» Deine Aufgabe
Gib alle folgenden Datensätze Zeile für Zeile unverändert wieder. Lass dabei die Bilder weg.

» Datensätze zur Aufgabe
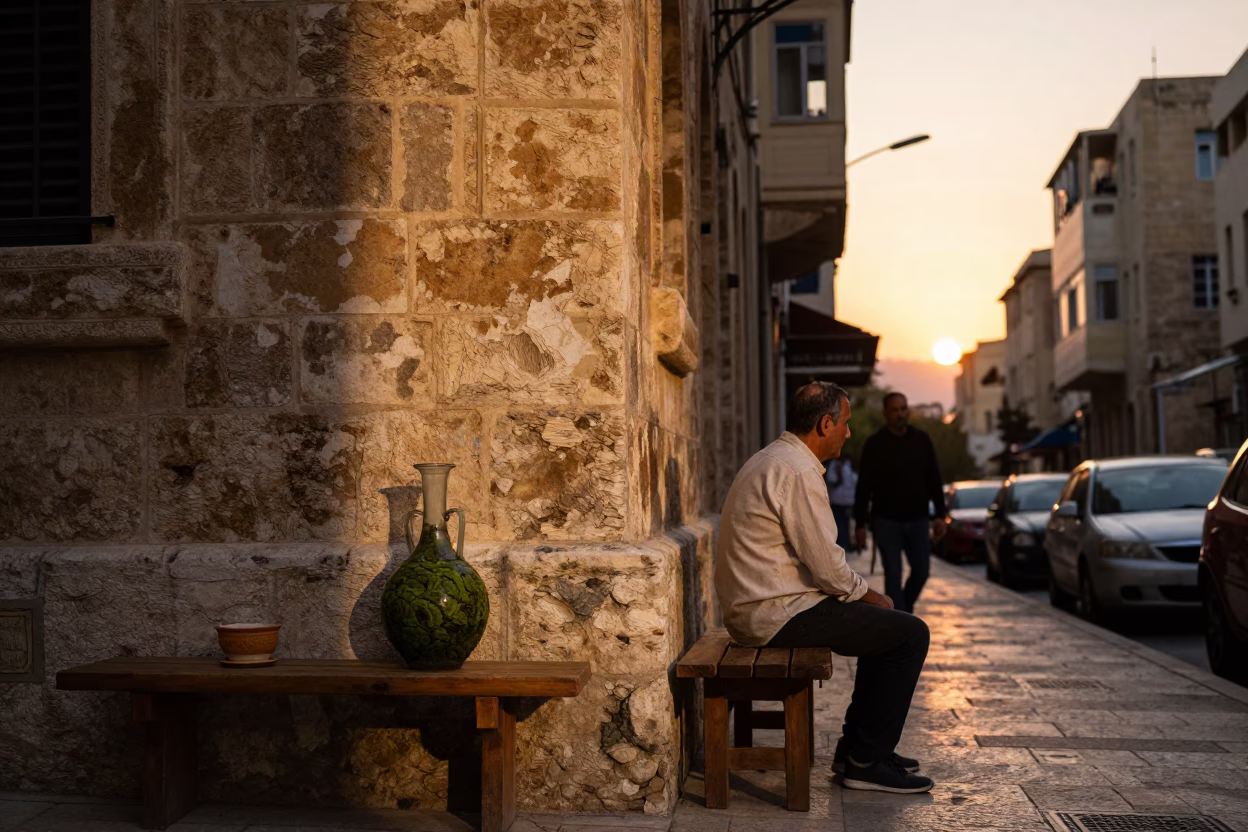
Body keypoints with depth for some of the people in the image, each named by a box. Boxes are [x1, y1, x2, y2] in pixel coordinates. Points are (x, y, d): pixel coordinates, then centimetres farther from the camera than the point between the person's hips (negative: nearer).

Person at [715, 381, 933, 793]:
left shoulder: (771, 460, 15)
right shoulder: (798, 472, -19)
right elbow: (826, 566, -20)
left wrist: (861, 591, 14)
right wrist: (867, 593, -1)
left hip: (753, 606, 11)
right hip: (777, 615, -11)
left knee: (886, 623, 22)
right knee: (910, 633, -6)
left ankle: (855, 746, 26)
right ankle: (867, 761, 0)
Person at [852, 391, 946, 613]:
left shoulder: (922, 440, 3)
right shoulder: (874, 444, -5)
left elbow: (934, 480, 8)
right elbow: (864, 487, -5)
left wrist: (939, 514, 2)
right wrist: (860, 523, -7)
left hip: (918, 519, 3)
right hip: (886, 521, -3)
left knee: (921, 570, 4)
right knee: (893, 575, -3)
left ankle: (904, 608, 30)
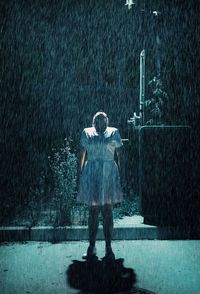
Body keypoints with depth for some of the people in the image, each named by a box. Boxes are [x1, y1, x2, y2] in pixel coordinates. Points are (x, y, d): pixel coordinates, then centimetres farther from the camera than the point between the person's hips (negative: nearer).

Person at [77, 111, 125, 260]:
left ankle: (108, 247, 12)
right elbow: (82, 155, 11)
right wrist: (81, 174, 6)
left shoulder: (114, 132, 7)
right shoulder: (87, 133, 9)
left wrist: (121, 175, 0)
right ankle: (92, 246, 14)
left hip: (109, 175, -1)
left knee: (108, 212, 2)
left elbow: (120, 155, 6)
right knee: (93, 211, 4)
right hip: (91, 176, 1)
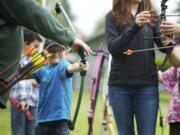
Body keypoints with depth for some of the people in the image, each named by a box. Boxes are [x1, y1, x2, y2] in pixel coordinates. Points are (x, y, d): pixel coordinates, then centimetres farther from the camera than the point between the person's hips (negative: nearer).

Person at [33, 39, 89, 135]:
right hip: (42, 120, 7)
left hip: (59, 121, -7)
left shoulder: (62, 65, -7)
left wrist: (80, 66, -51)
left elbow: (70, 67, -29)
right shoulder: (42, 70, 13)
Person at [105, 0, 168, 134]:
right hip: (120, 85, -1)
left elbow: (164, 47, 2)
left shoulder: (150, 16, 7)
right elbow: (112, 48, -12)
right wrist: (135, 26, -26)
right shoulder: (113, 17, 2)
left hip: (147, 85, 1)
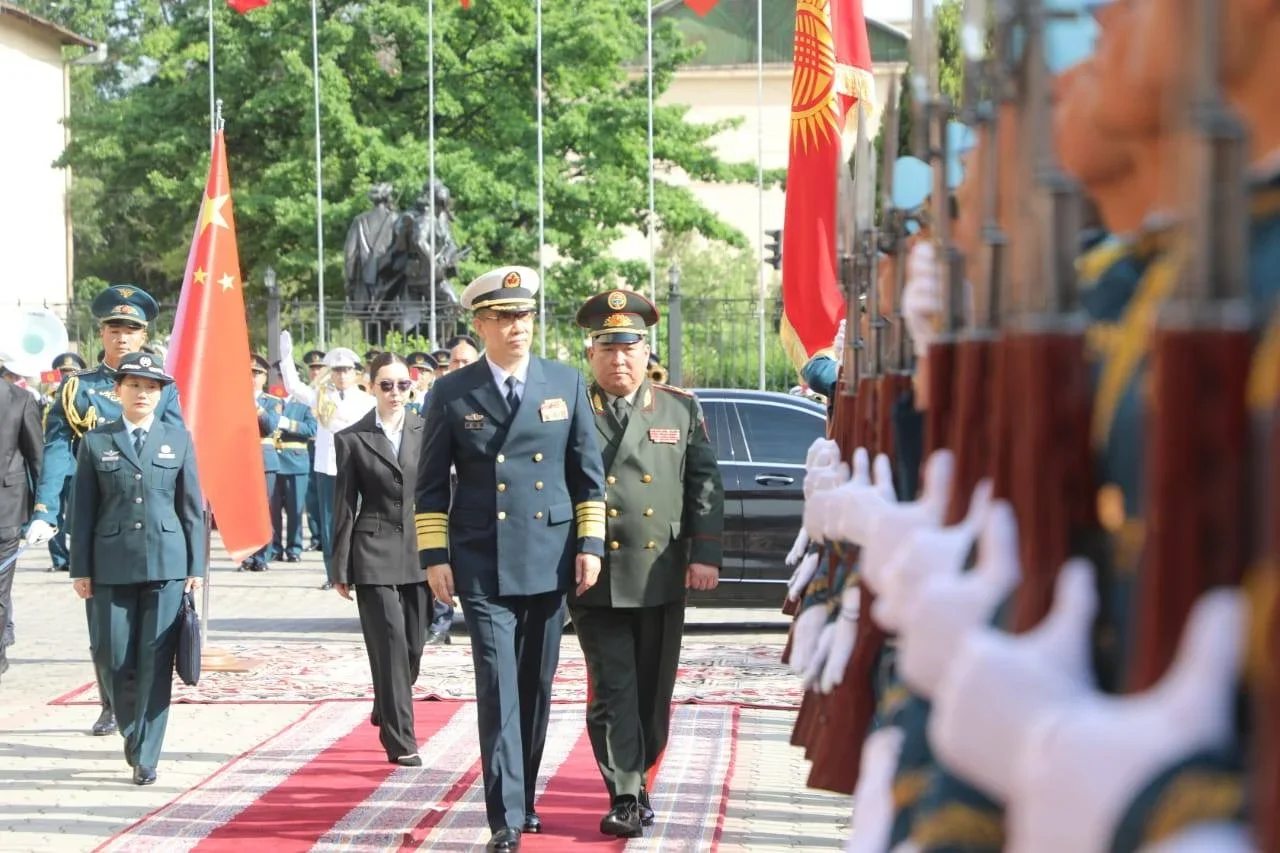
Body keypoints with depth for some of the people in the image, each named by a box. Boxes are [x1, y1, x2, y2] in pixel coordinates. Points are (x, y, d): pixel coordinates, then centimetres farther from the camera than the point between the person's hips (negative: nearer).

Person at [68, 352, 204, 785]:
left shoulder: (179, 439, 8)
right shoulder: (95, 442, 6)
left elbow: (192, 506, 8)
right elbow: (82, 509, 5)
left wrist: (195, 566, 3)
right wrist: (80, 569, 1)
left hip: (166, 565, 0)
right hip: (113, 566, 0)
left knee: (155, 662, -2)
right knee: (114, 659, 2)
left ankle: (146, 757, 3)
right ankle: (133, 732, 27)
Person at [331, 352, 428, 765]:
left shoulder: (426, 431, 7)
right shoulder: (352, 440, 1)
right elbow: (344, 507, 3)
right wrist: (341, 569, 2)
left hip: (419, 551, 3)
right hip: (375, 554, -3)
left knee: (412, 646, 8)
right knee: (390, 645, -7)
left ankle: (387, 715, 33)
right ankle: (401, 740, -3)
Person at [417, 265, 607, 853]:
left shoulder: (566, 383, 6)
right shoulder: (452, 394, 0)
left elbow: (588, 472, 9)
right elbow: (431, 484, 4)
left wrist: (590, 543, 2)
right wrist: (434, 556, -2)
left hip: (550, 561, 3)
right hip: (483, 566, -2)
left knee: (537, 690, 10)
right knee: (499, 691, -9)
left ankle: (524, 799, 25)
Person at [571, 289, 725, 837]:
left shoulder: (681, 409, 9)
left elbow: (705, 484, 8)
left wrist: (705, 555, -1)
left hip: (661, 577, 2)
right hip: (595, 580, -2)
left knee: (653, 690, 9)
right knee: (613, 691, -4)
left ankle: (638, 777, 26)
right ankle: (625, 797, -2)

» Lösung
Body keypoints with depth for some of the people in the image, each named by a box. Boxes are [x1, y1, x2, y2] in pixel coordinates. Points are (x, y, d): pixel coordinates, then centimetres farther from the camera than the point between the person's hips (negative: nearer).

Person at [715, 381, 933, 793]:
left shoulder: (771, 460, 15)
right shoulder: (798, 472, -19)
right elbow: (826, 566, -20)
left wrist: (861, 591, 14)
right wrist: (867, 593, -1)
left hip: (753, 606, 11)
right hip: (777, 615, -11)
left knee: (886, 623, 22)
right knee: (910, 633, -6)
left ankle: (855, 746, 26)
right ankle: (867, 761, 0)
Person at [852, 391, 946, 613]:
left shoulder: (922, 440, 3)
right shoulder: (874, 444, -5)
left elbow: (934, 480, 8)
right elbow: (864, 487, -5)
left wrist: (939, 514, 2)
right wrist: (860, 523, -7)
left hip: (918, 519, 3)
right hip: (886, 521, -3)
left knee: (921, 570, 4)
right knee: (893, 575, -3)
left ankle: (904, 608, 30)
Body keypoints with depth for some of the people in the image, each named by a box. Boxes are [x1, y1, x2, y2] in pixel coordinates. Points are (x, y, d): pixel coordinates, then centimetres farther from the camera than the point between the person's hips (negative: nearer).

Person at [77, 111, 125, 260]:
left ankle: (108, 247, 12)
right elbow: (82, 155, 11)
right wrist: (81, 174, 6)
left shoulder: (114, 132, 7)
right shoulder: (87, 133, 9)
left wrist: (121, 175, 0)
right ankle: (92, 246, 14)
left hip: (109, 175, -1)
left knee: (108, 212, 2)
left elbow: (120, 155, 6)
right knee: (93, 211, 4)
right hip: (91, 176, 1)
Body keypoints with depth for some of the people in the image, each named by a box. Boxes are [x1, y1, x2, y2] in pixel coordinates. Points are (x, y, d): pixel coordinates, then centimetres farther from the camera than the point between the person's hips (negative: nearer).

Person at [33, 39, 89, 135]:
right hip: (42, 120, 7)
left hip: (59, 121, -7)
left shoulder: (62, 65, -7)
left wrist: (80, 66, -51)
left elbow: (70, 67, -29)
right shoulder: (42, 70, 13)
Person at [105, 0, 168, 134]:
right hip: (120, 85, -1)
left elbow: (164, 47, 2)
left shoulder: (150, 16, 7)
right elbow: (112, 48, -12)
right wrist: (135, 26, -26)
right shoulder: (113, 17, 2)
left hip: (147, 85, 1)
Body keypoints with depth for some of the people in the image, each named by a box. Boxes are [x1, y1, x2, y2] in pixel coordinates. Points are (x, y, d): pixel coordinates, then centimetres farther from the camera than the point between the person's hips (negative: nearer).

Person at [68, 352, 204, 785]:
left shoulder: (179, 439, 8)
right shoulder: (95, 442, 6)
left elbow: (192, 506, 8)
right elbow: (82, 509, 5)
left wrist: (195, 566, 3)
right wrist: (80, 569, 1)
left hip: (166, 565, 0)
right hip: (113, 566, 0)
left knee: (155, 662, -2)
right knee: (114, 659, 2)
left ankle: (146, 757, 3)
right ankle: (133, 732, 27)
Person at [331, 352, 428, 765]:
left shoulder: (426, 431, 7)
right shoulder: (352, 440, 1)
right elbow: (344, 507, 3)
right wrist: (341, 569, 2)
left hip: (419, 551, 3)
right hip: (375, 554, -3)
left knee: (412, 646, 8)
right knee: (390, 645, -7)
left ankle: (387, 715, 33)
right ankle: (401, 740, -3)
Person at [417, 265, 607, 853]:
left shoulder: (566, 383, 6)
right shoulder: (452, 394, 0)
left elbow: (588, 472, 9)
right elbow: (431, 484, 4)
left wrist: (590, 543, 2)
right wrist: (434, 556, -2)
left hip: (550, 561, 3)
right hip: (483, 566, -2)
left knee: (537, 690, 10)
right knee: (499, 691, -9)
left ankle: (524, 799, 25)
Person at [571, 289, 725, 837]:
left shoulder: (681, 409, 9)
left elbow: (705, 484, 8)
left wrist: (705, 555, -1)
left hip: (661, 577, 2)
right hip: (595, 580, -2)
left knee: (653, 690, 9)
right knee: (613, 691, -4)
left ankle: (638, 777, 26)
right ankle: (625, 797, -2)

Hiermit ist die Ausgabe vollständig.